Something else that initially may give the appearance of Suhonen’s thinking being somewhat nostalgic is that there are basically no mentions of what often is on the political agenda in Sweden at the moment, such as immigration and criminality. Yet this does not mean that he is out of touch with the current moment, but it is rather a quite sobering disinterest in taking up the rhetoric of the right (who often start there). Indeed, to do so would risk falling into the trap of the so-called ‘culture wars’ waged by many people on the far right, in particular. This is not to say that the racial and sexual minorities that often are targeted by the culture warriors should not be defended – but rather that they are not those who are to blame for the major problems in soceity and that by making culture wars one’s primary agenda thus means accepting the problem formulations constructed by the far and conservative right as essentially correct.
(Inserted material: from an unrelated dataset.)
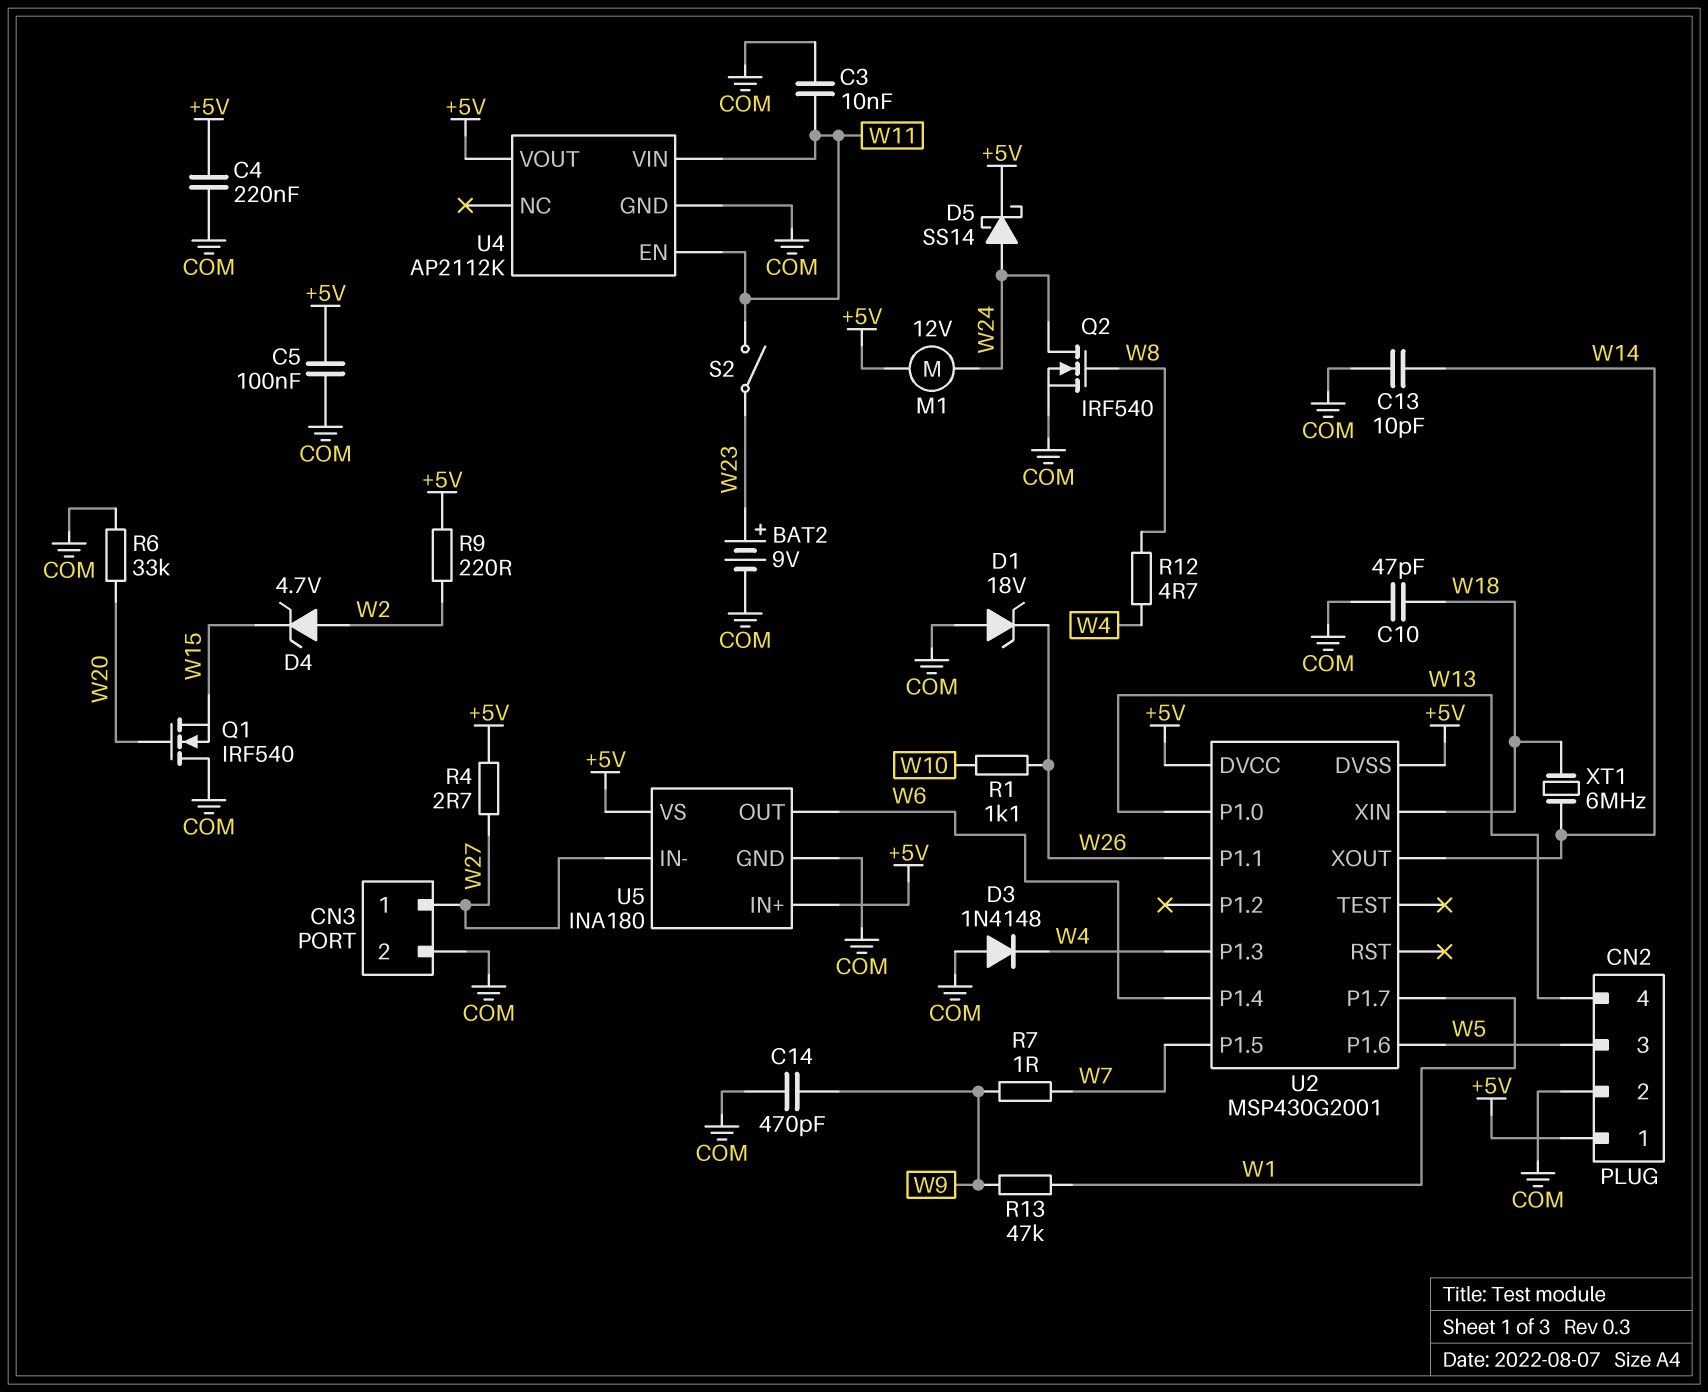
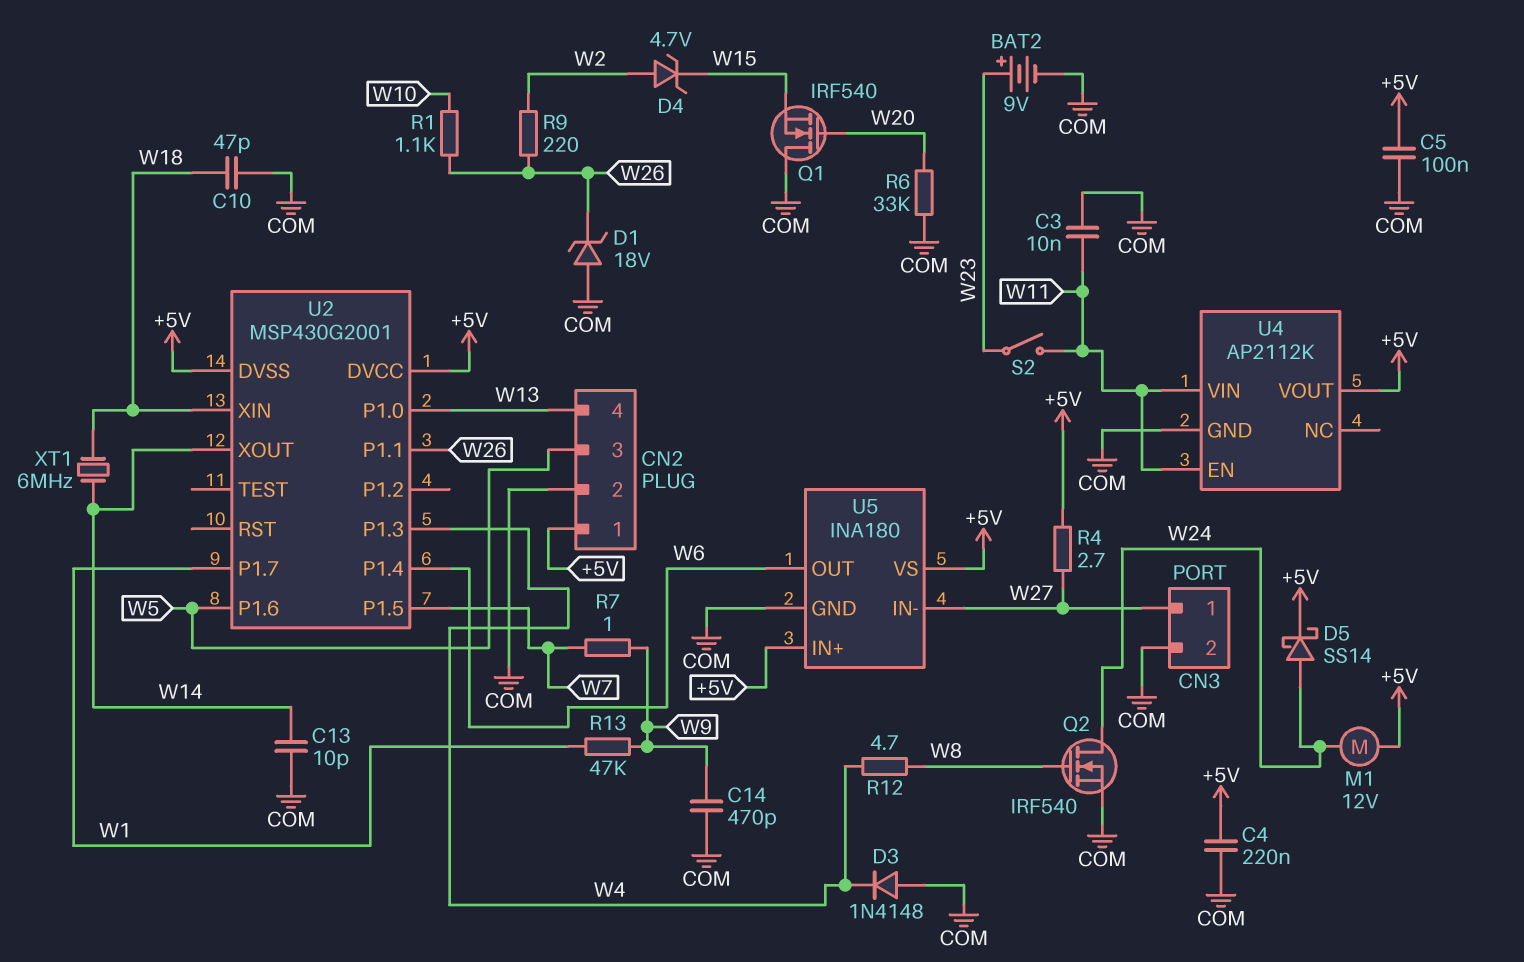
R9: 220 (+5V, W2) -> 220 (W2, W26)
But they are not, since they fail to address what remains the most crucial issue today – class struggle – which risks being forgotten if culture wars are accepted as the primary zone of conflict today (exemplified in Sweden by the more recent introduction of a second political, so-called ‘GAL-TAN’ axis – aside from the classical one of left and right – which rather classifies political parties based on how progressive/multicultural or conservative/nationalist they are).
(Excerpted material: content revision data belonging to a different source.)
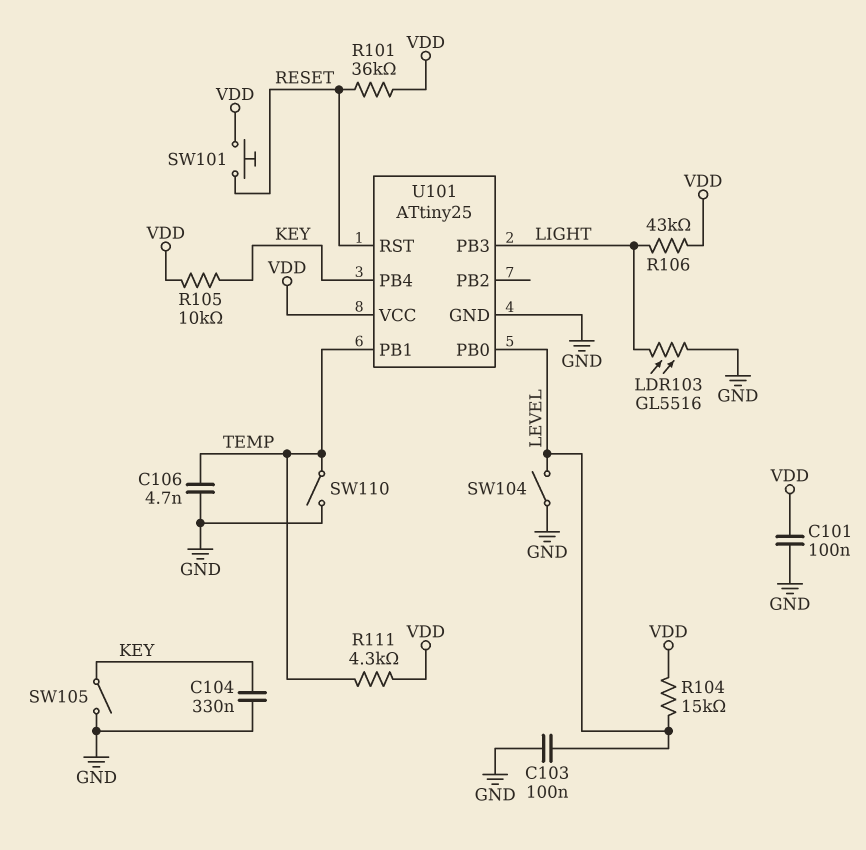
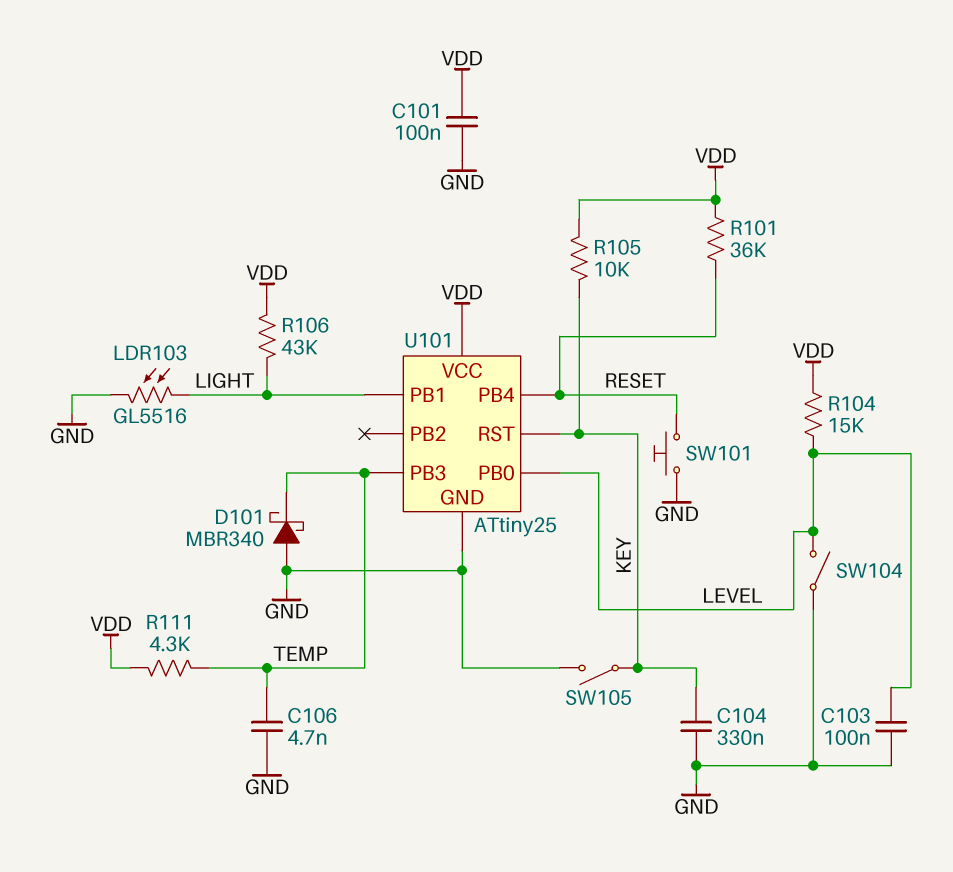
D101: none -> schottky MBR340 (A GND, K TEMP)
SW101: button (RESET, VDD) -> button (GND, RESET)
SW110: switch (GND, TEMP) -> none
U101 pin PB1: TEMP -> LIGHT
U101 pin PB3: LIGHT -> TEMP
U101 pin PB4: KEY -> RESET
U101 pin RST: RESET -> KEY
Yet it is against the rich we should wage war, not minorities. And, by doing so, I believe that we also will make the social situation better for the latter, since I think that the stigma that they face from culture warriors often is a consequence of the increasingly collective fear that has emerged through the neoliberal dissatisfaction of decreasing expectations. This is not to suggest that all such stigma would simply disappear if society became more equal – but rather that the desire to find an easily targeted scapegoat for what in reality are deeper socio-economic issues certainly would decrease significantly. It is thus refreshing and most apt that Suhonen focuses on the key issue: economic inequality because of an unfair distribution policy, which must be corrected by a new economic politics that operates for the benefit of all. Seen from this perspective, Suhonen’s struggle (through Katalys, for example) to ‘put class back on the agenda’ is equally refreshing and makes me think of my own mentor, the late Mark Fisher, and his analysis of what he called ‘capitalist realism’ (i.e., the social naturalisation of neoliberalism) as a programme of so-called ‘consciousness deflation’ – which refers to how the widespread erasing of the various forms of radical consciousness, including class consciousness, that were prominent in the West in the post-war decades has paved way for the naturalisation of neoliberalism. Indeed, despite Fisher being a more radical writer, him and Suhonen certainly have something in common, also in terms of their appraisals of the post-war welfare state that they both experienced and came to appreciate when they were younger – and then saw slowly fading away – as well as their longing for more culture and more free time, beyond the neoliberal horrors of the present. This is certainly something to struggle for, regardless of whether it, in the end, is realised alongside or beyond capitalism.